As we expected, the median projection for Fed Funds shifted forward and the headlines tomorrow are going to read, “Fed Projects Two Hikes in 2023!”  Ummm, no.


Although the FOMC kept rates unchanged, 13 of 18 members believe the Fed will hike twice in 2023.  Six weeks ago, just 7 of these members believed that.  This is a notable change, particularly in such a short amount of time.


Of course, we have no way of knowing if Powell is one of those shifts, or which voting members switched.  In Monday’s newsletter we wrote, “Even if some of the individual dots shift forward slightly and changes the headline to read, Fed forecasts first hike in 2023,” I’m not sure it matters.  Unless Powell gets replaced in February, his dot is the one that matters.  Not all dots are created equal.”


In the chart below, each of the 18 dots is given equal weight.   Do we really believe that Richmond Fed President Thomas Barkin carries the same weight as Powell?  Give me a weighted dot plot, and I’m more likely to believe it.  Or, attach names to the votes so we can weight it ourselves.  In his press conference, Powell even said, “Projections do not represent a committee decision.”


Fed officials, like everyone emailing us daily, aren’t immune to the feeling of runaway inflation.  But, if at this time next year, inflation is running 1.5%, does everyone still expect a hike?  Powell addressed this, saying, “There’s a possibility inflation could be quite low going forward.”  And if he’s wrong, he reminded everyone that the Fed will pounce all over persistent inflation.


Most importantly, Powell noted that, “Individual projections and did not have a discussion about whether liftoff in a certain year would be premature.   The dots are not a great forecaster of forward rate moves.  Dots are to be taken with a big grain of salt.”  Zing!  In other words, “The only dot that matters is mine.”


This is as close to a flying Superman punch as you will get from a Fed Chair.


Source: Bloomberg Finance, LP


Don’t forget – the Fed’s new framework for inflation is an average inflation level of 2.0%.  Inflation can run hot this year without the average inflation running above 2.0%.  They aren’t hiking.  Settle down, market.
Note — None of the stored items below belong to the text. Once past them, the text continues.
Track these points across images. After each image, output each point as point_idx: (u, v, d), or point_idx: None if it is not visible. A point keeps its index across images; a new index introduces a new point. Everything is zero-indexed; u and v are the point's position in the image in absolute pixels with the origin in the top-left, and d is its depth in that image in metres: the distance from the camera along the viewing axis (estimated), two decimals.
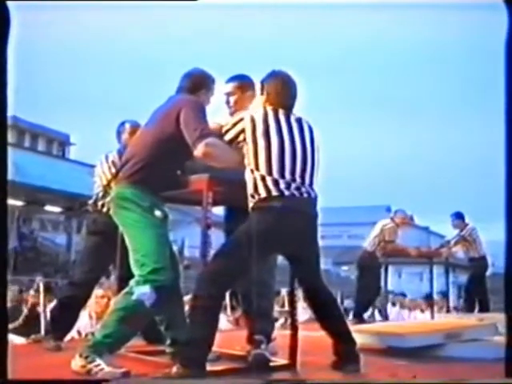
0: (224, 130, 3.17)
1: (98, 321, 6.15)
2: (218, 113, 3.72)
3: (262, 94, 3.29)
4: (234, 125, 3.15)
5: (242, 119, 3.14)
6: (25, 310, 7.56)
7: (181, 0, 3.64)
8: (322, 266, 3.38)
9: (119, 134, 4.57)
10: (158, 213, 3.24)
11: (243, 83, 3.78)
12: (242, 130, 3.12)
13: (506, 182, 2.77)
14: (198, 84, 3.46)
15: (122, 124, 4.57)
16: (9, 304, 7.96)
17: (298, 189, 3.08)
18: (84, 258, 4.47)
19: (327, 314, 3.33)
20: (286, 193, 3.04)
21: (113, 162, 4.35)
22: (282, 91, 3.24)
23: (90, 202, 4.53)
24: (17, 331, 6.67)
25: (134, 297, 3.10)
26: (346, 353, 3.28)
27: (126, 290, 3.19)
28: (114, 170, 4.26)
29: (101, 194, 4.39)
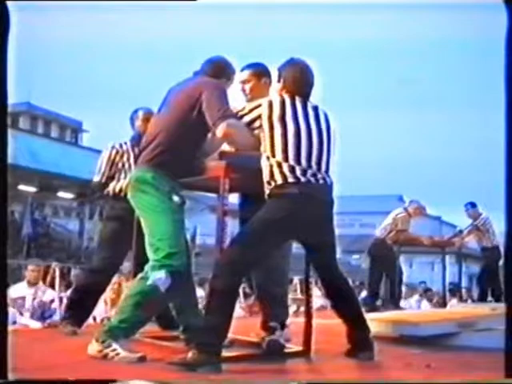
0: (240, 114, 3.16)
1: (112, 307, 6.20)
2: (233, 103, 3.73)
3: (278, 81, 3.29)
4: (251, 110, 3.15)
5: (259, 105, 3.14)
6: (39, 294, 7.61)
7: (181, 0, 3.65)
8: None
9: (132, 121, 4.59)
10: (176, 198, 3.24)
11: (258, 70, 3.78)
12: (259, 116, 3.11)
13: (506, 172, 2.76)
14: (219, 71, 3.43)
15: (136, 111, 4.58)
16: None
17: (314, 175, 3.08)
18: (103, 245, 4.47)
19: (343, 301, 3.34)
20: (303, 179, 3.04)
21: (117, 151, 4.44)
22: (300, 79, 3.24)
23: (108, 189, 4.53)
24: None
25: (149, 281, 3.11)
26: (360, 340, 3.29)
27: (142, 274, 3.21)
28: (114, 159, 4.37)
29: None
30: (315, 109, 3.23)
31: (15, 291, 6.74)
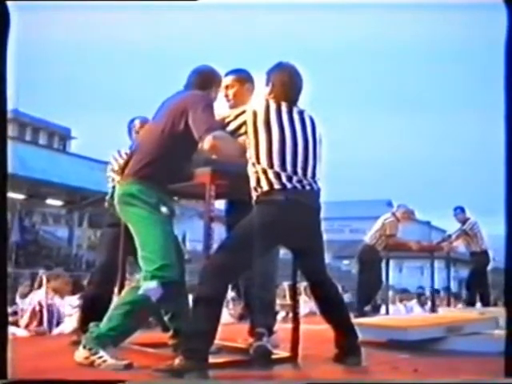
0: (226, 121, 3.17)
1: None
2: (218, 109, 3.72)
3: (267, 85, 3.28)
4: (236, 117, 3.15)
5: (244, 112, 3.14)
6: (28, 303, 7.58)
7: (181, 0, 3.64)
8: None
9: (130, 130, 4.58)
10: (164, 209, 3.23)
11: (241, 76, 3.79)
12: (244, 123, 3.12)
13: (506, 176, 2.77)
14: (207, 81, 3.44)
15: (132, 121, 4.57)
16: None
17: (299, 181, 3.08)
18: (105, 249, 4.45)
19: (331, 307, 3.34)
20: (288, 185, 3.04)
21: (126, 154, 4.36)
22: (288, 83, 3.23)
23: (107, 197, 4.51)
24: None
25: (140, 291, 3.10)
26: (348, 346, 3.29)
27: (133, 284, 3.21)
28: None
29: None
30: (301, 114, 3.23)
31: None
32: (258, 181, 3.06)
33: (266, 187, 3.04)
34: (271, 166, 3.05)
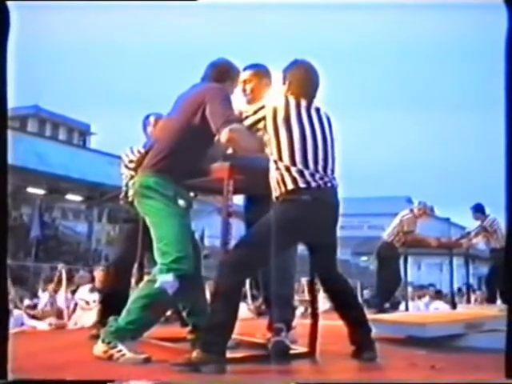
0: (244, 115, 3.17)
1: None
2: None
3: (284, 83, 3.28)
4: (255, 112, 3.15)
5: (263, 107, 3.14)
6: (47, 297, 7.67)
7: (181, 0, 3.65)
8: (342, 256, 3.39)
9: (145, 126, 4.58)
10: (181, 202, 3.24)
11: (260, 71, 3.79)
12: (263, 118, 3.12)
13: (506, 175, 2.75)
14: (223, 74, 3.44)
15: (147, 117, 4.58)
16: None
17: (321, 179, 3.08)
18: (122, 244, 4.48)
19: (344, 303, 3.35)
20: (313, 184, 3.04)
21: (139, 152, 4.37)
22: (305, 81, 3.23)
23: (121, 195, 4.53)
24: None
25: (156, 285, 3.12)
26: (361, 341, 3.30)
27: (149, 277, 3.22)
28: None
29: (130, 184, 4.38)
30: (318, 110, 3.24)
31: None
32: (282, 178, 3.06)
33: (290, 185, 3.04)
34: (294, 163, 3.05)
On tapering, Powell was getting frustrated and just said, “We will taper when the economy experiences substantial further progress.  That’s it.”  Doesn’t sound like someone on the verge of tapering, nor does it sound like someone overly concerned about a taper tantrum.



Consider Buying 2 Year Caps Instead of 3 Year Caps

The market doesn’t care and decided to (over)react.  The belly of the curve got crushed, with 5 year rates up 10bps.
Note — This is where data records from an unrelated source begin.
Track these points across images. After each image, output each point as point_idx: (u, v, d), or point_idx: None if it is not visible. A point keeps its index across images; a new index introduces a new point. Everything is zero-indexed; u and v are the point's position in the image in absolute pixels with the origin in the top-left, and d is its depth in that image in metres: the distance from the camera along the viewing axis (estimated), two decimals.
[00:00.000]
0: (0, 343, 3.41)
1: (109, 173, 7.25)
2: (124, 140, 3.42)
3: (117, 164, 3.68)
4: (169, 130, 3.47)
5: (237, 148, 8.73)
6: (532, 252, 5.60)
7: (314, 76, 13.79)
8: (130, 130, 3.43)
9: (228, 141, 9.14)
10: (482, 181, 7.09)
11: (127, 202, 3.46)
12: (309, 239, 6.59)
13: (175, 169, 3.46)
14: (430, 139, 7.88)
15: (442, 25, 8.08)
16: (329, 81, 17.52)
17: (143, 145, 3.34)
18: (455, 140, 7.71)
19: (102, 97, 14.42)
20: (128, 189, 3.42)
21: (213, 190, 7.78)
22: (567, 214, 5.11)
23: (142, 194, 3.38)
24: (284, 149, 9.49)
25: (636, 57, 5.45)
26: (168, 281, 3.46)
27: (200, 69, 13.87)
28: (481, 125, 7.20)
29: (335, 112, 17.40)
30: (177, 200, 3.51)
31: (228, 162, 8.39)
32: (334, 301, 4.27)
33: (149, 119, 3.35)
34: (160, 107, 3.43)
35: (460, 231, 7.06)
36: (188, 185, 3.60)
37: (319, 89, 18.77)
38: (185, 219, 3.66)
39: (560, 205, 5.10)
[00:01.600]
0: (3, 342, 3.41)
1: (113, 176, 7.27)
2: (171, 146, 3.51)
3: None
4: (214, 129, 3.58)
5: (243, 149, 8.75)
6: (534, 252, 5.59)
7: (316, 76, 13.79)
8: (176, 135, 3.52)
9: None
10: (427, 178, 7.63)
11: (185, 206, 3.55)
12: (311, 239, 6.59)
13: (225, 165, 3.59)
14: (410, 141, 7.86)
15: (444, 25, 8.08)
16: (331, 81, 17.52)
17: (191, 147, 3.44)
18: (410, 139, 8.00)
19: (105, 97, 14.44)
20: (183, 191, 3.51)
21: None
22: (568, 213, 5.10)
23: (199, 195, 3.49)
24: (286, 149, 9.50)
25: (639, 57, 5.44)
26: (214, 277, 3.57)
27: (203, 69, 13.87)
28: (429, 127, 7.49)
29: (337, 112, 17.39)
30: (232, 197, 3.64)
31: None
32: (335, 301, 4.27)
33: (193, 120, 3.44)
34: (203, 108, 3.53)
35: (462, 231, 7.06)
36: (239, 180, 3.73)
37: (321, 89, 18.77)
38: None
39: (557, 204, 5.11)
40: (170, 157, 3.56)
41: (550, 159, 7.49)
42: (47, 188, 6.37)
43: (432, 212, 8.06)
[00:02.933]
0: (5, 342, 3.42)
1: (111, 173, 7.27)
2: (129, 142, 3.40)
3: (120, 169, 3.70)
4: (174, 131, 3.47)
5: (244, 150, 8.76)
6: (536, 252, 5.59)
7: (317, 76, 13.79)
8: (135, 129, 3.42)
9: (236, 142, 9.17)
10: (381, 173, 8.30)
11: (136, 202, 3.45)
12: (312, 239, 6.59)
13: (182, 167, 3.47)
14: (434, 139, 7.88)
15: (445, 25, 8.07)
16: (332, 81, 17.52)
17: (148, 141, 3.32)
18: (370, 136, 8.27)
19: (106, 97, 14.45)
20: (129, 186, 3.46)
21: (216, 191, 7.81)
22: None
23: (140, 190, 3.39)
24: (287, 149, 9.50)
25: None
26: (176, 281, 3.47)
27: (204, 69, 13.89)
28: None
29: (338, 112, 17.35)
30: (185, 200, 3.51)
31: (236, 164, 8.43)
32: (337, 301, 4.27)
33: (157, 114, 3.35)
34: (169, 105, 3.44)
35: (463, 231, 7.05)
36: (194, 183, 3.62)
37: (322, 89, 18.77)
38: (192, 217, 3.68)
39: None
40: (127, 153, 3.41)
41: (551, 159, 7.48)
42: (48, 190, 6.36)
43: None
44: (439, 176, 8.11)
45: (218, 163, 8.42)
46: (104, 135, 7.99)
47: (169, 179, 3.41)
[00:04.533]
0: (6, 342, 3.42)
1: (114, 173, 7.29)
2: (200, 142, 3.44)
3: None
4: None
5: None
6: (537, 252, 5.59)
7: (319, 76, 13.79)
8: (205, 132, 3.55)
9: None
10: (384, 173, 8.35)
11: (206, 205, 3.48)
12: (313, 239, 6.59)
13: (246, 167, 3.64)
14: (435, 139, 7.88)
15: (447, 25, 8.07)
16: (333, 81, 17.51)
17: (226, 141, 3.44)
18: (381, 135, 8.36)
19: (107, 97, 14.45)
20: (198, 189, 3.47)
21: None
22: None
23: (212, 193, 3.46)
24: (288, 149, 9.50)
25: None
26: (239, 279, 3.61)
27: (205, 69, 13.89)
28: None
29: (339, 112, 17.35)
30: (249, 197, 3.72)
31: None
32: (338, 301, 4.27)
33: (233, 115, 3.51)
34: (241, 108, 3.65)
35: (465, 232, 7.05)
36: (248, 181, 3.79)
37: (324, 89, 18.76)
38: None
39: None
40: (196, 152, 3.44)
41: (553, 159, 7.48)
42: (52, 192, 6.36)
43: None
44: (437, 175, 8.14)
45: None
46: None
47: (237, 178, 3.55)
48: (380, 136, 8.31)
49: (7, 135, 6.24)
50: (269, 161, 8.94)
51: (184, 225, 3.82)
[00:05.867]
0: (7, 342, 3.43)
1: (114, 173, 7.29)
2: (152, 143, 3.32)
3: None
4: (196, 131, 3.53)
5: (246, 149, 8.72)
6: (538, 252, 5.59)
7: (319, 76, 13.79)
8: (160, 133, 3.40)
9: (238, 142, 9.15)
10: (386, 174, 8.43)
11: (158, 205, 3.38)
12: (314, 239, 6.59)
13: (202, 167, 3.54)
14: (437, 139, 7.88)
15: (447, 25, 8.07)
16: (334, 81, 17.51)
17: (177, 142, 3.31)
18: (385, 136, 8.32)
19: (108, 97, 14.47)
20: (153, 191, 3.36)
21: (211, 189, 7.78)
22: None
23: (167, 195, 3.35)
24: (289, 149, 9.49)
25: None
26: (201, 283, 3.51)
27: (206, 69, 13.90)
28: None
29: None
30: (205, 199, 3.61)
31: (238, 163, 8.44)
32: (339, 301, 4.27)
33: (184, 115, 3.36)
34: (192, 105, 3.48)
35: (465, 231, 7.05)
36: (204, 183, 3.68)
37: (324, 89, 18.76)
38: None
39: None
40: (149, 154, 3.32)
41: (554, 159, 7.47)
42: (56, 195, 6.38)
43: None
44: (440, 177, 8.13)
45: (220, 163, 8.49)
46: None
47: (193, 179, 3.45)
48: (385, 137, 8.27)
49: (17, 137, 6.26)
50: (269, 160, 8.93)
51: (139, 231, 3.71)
For most of our clients, the biggest near term impact is that caps will be more expensive.  3 Year swaps are up 6bps, a 14% increase.  That will increase cap costs.  When able, you should seriously be examining 2 year caps instead of 3 year caps (read more here).


The 10T is up 0.075% as of this writing, to 1.565%.  But the belly of the curve has experienced the biggest correction.


2T    + 0.035% (0.20%, the highest in a year)

3T    + 0.06%

5T    + 0.10%

10T  + 0.75%


Lastly, Interest on Excess Reserves (IOER) was increased 5bps to make sure Fed Funds wouldn’t go negative.


Bottom line – the market is overreacting to the dot plot.  That doesn’t help you if you’re pricing a cap this week, but I suspect the front end will settle down given enough time.